While neural networks have demonstrated impressive performance across various tasks, accurately quantifying uncertainty in their predictions is essential to ensure their trustworthiness and enable widespread adoption in critical systems. Several Bayesian uncertainty quantification (UQ) methods exist that are either cheap or reliable, but not both. We propose a post-hoc, sampling-based UQ method for over-parameterized networks at the end of training. Our approach constructs efficient and meaningful deep ensembles by employing a (stochastic) gradient-descent sampling process on appropriately linearized networks. We demonstrate that our method effectively approximates the posterior of a Gaussian process using the empirical Neural Tangent Kernel. Through a series of numerical experiments, we show that our method not only outperforms competing approaches in computational efficiency-often reducing costs by multiple factors-but also maintains state-of-the-art performance across a variety of UQ metrics for both regression and classification tasks.
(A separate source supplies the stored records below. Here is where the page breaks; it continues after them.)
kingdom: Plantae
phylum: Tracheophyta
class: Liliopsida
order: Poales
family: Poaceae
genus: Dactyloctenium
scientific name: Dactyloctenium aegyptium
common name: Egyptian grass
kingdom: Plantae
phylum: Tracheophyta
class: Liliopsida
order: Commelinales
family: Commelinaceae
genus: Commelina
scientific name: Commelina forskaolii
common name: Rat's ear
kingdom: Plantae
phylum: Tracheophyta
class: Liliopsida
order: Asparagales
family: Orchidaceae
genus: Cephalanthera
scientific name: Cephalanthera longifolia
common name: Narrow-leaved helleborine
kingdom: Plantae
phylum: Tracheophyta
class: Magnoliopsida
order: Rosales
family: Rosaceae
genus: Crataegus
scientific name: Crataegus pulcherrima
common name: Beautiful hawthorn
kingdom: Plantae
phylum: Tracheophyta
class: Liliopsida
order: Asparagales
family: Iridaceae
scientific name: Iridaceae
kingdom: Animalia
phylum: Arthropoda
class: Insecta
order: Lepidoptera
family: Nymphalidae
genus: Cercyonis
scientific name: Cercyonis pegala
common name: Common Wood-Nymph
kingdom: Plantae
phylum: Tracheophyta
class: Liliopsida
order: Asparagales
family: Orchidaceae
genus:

翻译：尽管神经网络在各种任务中展现出卓越的性能，但准确量化其预测中的不确定性对于确保其可信度并推动其在关键系统中的广泛应用至关重要。现有多种贝叶斯不确定性量化方法，它们要么计算成本低廉要么结果可靠，但难以同时兼顾两者。本文针对训练完成的过参数化网络，提出一种后验采样式不确定性量化方法。该方法通过在适当线性化的网络上执行（随机）梯度下降采样过程，构建高效且具有实际意义的深度集成模型。我们证明，该方法能利用经验神经正切核有效逼近高斯过程的后验分布。通过一系列数值实验，我们表明该方法不仅在计算效率上超越现有方法（通常可降低数倍计算成本），而且在回归与分类任务的各种不确定性量化指标上均保持最先进的性能水平。